Too often, risks such as obsolescence, supply chain disruptions, and compliance gaps are treated as isolated issues—when in reality, they span across departments and repeat in regular intervals.


Key Roadblocks

  • Unstructured, distributed data makes it hard to spot recurring problems

  • Costs caused by poor risk management are buried across cost centers

  • A lack of transparency leads to missed warning signs and prevents joint forces


How to Fix It

  • Define Key Performance Indicators (KPIs) to measure financial impact

  • Establish internal reporting systems for obsolescence and risk tracking

  • Conduct shopfloor meetings to encourage open discussions and cross-department alignment

 


  1. Interpersonal Relationships—Trust Drives Action

Risk management is not just about systems—it’s about people. If teams don’t feel safe flagging risks, critical information gets lost, delayed, or ignored.


Common Pitfalls

  • Employees avoid reporting potential risks due to fear of blame

  • Departmental silos prevent collaboration between R&D, Procurement & Supply Chain, Manufacturing, Quality Assurance, and Supply Chain

  • Lack of cross-functional communication leads to duplicate efforts and slow response times


How to Fix It

  • Build a collaborative risk culture through structured feedback loops

  • Conduct interdepartmental workshops and create a cross-functional task force to align teams and stakeholders on shared goals

  • Ensure top-down and bottom-up communication such as tier structures, bridging executives and operational teams



  1. Communication—Turning Awareness into Action

Even when risks are identified, poor communication leads to delays and missed opportunities.
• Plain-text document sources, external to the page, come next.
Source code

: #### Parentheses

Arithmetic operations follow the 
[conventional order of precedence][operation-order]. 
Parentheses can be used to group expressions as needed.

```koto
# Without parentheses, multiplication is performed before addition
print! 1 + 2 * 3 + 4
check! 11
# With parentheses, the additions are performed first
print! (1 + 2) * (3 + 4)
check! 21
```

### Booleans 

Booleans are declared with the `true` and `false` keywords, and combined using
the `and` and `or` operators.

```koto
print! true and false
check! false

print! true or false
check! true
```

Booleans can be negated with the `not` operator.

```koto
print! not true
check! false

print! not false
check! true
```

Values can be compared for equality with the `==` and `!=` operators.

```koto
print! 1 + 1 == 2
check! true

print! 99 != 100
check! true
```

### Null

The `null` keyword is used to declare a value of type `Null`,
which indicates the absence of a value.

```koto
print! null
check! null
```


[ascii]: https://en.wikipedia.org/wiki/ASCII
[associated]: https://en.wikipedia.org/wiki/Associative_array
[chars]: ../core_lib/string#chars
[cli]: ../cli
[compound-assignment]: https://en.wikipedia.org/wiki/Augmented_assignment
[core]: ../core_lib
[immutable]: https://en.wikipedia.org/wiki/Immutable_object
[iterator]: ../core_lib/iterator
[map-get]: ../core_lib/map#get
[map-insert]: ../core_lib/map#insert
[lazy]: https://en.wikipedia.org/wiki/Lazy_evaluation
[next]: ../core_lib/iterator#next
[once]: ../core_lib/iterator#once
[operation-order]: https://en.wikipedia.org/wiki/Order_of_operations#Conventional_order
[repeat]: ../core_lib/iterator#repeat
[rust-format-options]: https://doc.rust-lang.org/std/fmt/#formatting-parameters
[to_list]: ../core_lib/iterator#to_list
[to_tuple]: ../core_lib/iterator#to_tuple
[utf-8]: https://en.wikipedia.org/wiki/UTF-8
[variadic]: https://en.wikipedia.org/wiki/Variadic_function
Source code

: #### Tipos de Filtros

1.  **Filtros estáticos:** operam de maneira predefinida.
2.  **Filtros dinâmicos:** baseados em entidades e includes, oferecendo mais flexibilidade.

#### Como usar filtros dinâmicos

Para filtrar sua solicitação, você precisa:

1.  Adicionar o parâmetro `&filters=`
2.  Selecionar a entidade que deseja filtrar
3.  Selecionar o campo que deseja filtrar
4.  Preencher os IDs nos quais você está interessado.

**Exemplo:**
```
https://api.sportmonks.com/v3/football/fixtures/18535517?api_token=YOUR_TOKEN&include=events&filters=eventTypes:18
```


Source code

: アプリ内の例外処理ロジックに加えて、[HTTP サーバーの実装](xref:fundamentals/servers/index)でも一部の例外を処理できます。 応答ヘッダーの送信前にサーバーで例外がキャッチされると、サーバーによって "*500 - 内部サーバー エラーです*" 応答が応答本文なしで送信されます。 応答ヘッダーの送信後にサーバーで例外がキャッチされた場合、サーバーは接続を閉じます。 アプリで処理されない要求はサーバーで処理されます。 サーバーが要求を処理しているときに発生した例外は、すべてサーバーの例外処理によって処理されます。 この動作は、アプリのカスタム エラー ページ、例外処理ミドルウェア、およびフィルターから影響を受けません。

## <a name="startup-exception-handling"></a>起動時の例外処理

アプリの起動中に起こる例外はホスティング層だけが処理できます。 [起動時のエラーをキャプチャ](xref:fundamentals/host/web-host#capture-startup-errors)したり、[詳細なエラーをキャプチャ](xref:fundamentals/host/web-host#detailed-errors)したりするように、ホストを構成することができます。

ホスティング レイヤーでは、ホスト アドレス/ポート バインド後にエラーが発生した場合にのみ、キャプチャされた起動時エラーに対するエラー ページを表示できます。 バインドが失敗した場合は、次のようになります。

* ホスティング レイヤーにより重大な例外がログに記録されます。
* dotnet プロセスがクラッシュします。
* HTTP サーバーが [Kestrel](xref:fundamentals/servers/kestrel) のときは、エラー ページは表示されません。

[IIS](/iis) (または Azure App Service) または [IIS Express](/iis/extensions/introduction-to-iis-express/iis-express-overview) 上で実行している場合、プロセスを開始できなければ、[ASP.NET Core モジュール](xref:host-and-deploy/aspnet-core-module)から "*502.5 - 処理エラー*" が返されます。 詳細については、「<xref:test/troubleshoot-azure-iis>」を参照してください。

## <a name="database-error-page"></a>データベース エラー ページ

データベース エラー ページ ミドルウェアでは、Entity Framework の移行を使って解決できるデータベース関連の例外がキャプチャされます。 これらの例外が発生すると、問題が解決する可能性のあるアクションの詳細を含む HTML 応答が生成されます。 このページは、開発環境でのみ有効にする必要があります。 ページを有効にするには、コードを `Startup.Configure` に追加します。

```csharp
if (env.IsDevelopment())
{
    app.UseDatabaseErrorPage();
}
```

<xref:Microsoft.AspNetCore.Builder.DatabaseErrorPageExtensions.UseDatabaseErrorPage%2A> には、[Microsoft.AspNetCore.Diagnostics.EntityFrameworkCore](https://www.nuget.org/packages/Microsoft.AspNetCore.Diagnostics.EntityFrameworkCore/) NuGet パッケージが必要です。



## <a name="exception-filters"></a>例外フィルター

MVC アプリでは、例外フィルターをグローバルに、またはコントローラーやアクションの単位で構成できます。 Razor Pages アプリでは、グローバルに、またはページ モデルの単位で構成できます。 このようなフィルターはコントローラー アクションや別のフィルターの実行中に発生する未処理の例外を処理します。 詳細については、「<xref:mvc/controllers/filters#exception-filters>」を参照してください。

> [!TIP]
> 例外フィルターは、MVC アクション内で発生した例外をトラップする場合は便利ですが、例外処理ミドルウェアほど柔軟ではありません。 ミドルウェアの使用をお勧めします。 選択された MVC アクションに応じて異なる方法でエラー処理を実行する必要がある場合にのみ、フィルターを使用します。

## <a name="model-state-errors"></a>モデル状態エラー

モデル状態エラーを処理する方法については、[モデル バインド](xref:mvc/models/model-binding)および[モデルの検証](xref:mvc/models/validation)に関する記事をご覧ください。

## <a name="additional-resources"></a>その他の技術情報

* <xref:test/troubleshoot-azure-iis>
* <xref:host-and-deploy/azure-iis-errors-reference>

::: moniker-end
Many companies lack structured decision-making processes, resulting in reactive rather than proactive responses.


The Consequences

  • Missed supplier notifications (PDNs/PCNs) lead to stock-outs and production stops

  • Lack of internal alignment slows down mitigation efforts

  • No centralized risk reporting, making it difficult to track and prevent issues


How to Fix It

  • Implement a structured decision-making framework for risk escalation

  • Assign clear ownership of risk metrics between Procurement, Supply Chain, Operations, R&D, and Quality teams

  • Use data-driven insights to prioritize actions and allocate resources effectively

 


The Cost of Ignoring the Human Factor

Businesses that fail to integrate awareness, collaboration, and structured communication into their risk strategies experience:

  • Unplanned redesign costs due to late obsolescence detection

  • Stock-outs and production stops due to missed supplier notifications

  • Inefficiencies and duplicated efforts in problem-solving


On the other hand, companies that align people, processes, and data experience:

  • No unplanned redesigns by implementing proactive risk reviews

  • Faster response times to supply chain disruptions through structured workflows

  • Significant cost savings by reducing last-minute emergency purchases

 

The bottom line? When teams collaborate, risks decrease, and costs stay under control. When they don’t, businesses operate in the dark—reacting instead of acting.

 


From Firefighting to Prevention—the Horlebein Consulting Approach

At Horlebein Consulting, we don’t just advise on processes—we help bridge the gap between People & Culture, Process & Management, and Data & Technology by embedding risk mitigation into the DNA of your business.


Here’s how we help

  • Defining measurable KPIs for tracking financial impact

  • Facilitating stakeholder engagement across departments

  • Setting up structured communication frameworks for proactive risk management

  • Integrating best-in-class data tools into human-centered processes to make risk visibility effortless



If your risk strategy relies solely on tools and processes, you're only solving half the problem.


Start with people.

Evaluate how awareness, collaboration, and communication flow across your teams.


→ Where are the blind spots? → Who owns the risk? → How fast can your teams act?


Now is the time to shift from reactive to proactive—by putting the human factor at the center of your risk management approach.